Pendidikan emosi (psikis) membentuk berbagai karakter
positif kejiwaan, seperti keberanian, kejujuran, kemandirian, kelembutan, sikap
optimistik, dan seterusnya. Karakter ini akan menjadi daya dorong manusia
melakukan hal-hal terbaik bagi urusan dunia dan akhiratnya. Memasuki abad 21,
paradigma lama tentang anggapan bahwa IQ (Intelligence/Intelectual Quotient) sebagai satu-satunya tolok ukur kecerdasan, yang
juga sering dijadikan parameter keberhasilan dan kesuksesan kinerja Sumber Daya
Manusia, digugurkan oleh munculnya konsep atau paradigma kecerdasan lain yang
ikut menentukan terhadap kesuksesan dan keberhasilan seseorang dalam
hidupnya(5).
Menurut Goleman(6), kecerdasan emosional adalah
kemampuan seseorang mengatur kehidupan emosinya dengan inteligensi (to manage our emotional life with
intelligence); menjaga keselarasan emosi dan
pengungkapannya (the
appropriateness of emotion and its expression)

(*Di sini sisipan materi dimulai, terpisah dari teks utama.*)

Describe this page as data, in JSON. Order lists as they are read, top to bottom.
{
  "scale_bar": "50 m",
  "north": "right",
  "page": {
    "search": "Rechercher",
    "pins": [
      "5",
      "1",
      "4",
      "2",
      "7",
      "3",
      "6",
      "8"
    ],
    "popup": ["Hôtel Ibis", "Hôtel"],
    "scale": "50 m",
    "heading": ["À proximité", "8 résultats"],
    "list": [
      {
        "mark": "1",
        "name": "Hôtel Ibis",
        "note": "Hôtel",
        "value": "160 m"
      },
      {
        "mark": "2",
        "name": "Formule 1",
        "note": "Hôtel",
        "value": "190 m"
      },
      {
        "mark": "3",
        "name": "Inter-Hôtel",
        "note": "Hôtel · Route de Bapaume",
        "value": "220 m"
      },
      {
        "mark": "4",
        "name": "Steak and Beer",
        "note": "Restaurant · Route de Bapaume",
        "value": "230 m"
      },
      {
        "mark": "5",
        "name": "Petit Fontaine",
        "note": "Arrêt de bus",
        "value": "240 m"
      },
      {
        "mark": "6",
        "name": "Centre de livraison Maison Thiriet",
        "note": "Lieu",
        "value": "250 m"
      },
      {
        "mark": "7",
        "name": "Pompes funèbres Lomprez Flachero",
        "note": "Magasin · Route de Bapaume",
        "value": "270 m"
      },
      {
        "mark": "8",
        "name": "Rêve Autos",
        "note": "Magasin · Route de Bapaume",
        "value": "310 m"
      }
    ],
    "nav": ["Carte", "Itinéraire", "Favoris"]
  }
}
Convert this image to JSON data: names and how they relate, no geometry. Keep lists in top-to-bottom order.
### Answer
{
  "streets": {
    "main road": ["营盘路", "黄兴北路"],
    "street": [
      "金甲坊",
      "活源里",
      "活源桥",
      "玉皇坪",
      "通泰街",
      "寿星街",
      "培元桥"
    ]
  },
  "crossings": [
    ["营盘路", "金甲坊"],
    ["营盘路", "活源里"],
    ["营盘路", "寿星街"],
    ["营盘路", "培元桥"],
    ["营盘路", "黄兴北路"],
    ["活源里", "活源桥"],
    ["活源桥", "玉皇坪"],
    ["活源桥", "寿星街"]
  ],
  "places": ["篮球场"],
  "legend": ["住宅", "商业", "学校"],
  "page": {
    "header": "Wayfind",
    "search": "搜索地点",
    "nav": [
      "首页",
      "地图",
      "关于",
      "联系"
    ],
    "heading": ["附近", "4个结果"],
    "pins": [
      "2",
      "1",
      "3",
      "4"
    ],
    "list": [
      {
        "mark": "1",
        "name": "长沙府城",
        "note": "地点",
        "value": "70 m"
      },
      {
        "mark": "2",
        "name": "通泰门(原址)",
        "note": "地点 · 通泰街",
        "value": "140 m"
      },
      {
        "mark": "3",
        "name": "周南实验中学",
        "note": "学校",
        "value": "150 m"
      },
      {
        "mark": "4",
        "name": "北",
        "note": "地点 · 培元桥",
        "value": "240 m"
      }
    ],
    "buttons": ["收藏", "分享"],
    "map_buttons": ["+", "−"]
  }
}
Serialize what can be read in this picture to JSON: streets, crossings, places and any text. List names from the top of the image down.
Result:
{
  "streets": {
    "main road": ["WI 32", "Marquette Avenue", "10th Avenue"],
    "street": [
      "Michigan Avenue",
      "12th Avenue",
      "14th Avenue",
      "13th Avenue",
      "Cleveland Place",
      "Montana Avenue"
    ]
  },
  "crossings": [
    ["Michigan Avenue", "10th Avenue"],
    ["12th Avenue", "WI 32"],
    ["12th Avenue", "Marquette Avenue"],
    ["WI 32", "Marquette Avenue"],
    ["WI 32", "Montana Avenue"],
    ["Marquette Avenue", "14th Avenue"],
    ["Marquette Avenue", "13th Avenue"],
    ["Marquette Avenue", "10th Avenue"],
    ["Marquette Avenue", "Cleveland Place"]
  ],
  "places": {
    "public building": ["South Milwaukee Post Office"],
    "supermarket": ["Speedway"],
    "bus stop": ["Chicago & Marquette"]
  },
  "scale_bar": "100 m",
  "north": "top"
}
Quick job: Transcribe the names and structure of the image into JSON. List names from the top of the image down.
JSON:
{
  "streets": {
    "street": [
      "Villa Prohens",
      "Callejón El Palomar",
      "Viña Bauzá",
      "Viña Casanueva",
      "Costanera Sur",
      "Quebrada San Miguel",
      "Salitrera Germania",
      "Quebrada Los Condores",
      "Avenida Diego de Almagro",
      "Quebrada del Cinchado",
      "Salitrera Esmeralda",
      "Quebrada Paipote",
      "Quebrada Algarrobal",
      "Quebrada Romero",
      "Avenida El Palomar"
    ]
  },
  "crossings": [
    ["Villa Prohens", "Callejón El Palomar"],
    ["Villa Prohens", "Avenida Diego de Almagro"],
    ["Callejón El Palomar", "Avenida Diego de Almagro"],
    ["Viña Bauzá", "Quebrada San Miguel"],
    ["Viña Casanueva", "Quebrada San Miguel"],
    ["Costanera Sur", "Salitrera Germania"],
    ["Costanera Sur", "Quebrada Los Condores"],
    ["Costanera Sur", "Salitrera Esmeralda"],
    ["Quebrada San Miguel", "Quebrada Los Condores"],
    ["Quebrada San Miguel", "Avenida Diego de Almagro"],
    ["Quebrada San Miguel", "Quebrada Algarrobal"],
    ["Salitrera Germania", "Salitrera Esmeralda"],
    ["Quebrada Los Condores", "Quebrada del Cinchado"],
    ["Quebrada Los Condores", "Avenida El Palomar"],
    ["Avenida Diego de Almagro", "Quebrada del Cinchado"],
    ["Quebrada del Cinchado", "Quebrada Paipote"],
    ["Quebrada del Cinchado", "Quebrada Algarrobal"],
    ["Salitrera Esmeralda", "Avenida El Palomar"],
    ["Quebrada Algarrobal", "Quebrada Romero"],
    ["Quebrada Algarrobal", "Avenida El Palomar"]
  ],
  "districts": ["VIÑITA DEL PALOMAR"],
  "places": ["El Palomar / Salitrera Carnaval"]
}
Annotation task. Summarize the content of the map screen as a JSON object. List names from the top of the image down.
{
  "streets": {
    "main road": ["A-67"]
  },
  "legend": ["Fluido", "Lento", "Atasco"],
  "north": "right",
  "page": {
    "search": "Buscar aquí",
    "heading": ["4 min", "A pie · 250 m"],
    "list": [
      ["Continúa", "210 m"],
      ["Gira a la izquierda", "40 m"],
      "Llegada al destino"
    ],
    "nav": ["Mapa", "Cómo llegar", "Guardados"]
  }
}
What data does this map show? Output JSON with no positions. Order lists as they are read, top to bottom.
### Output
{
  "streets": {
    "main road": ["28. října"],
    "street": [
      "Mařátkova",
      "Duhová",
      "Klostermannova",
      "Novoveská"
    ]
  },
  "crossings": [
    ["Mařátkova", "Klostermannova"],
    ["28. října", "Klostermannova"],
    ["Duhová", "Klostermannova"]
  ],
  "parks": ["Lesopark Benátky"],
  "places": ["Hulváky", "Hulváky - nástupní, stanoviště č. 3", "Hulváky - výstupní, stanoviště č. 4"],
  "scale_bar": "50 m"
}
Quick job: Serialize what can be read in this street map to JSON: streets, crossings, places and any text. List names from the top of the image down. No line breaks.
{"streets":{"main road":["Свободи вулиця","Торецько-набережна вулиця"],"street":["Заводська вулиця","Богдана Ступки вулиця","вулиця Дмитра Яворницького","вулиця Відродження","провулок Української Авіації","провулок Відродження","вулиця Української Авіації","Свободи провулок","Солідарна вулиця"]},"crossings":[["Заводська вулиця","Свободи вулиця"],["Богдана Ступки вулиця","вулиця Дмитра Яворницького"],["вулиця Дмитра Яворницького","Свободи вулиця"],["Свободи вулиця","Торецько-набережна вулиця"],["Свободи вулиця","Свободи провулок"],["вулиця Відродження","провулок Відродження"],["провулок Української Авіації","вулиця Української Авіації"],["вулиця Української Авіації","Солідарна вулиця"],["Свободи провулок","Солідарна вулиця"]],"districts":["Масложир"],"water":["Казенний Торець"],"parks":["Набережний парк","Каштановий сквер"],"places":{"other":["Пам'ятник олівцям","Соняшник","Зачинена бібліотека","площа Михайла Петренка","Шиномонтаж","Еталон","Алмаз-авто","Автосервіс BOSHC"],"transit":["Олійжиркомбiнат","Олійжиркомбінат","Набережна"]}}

melalui keterampilan kesadaran diri, pengendalian diri, motivasi diri, empati
dan keterampilan sosial.
Menurut Goleman, orang-orang yang hanya memiliki
kecerdasan akademis tinggi, mereka cenderung memiliki rasa gelisah yang tidak
beralasan, terlalu kritis, rewel, cenderung menarik diri, terkesan dingin dan
cenderung sulit mengekspresikan kekesalan dan kemarahannya secara tepat. Bila
didukung dengan rendahnya taraf kecerdasan emosionalnya, maka orang-orang
seperti ini sering menjadi sumber masalah, karena cenderung
akan terlihat sebagai orang yang keras kepala, sulit bergaul, mudah frustrasi,
tidak mudah percaya kepada orang lain, tidak peka dengan kondisi lingkungan dan
cenderung putus asa bila mengalami stress.
Istilah kecerdasan emosional pertama kali dilontarkan
pada tahun 1990 oleh psikolog Peter Salovey dari Harvard University dan John
Mayer dari University of New Hampshire untuk menerangkan kualitas-kualitas
emosional yang tampaknya penting bagi keberhasilan. Salovey
dan Mayer mendefinisikan kecerdasan emosional atau yang sering disebut emotional quotient (EQ) sebagai “himpunan bagian dari kecerdasan sosial yang
melibatkan kemampuan memantau perasaan sosial yang melibatkan kemampuan pada
orang lain, memilah-milah semuanya dan menggunakan informasi ini untuk
membimbing pikiran dan tindakan”(7).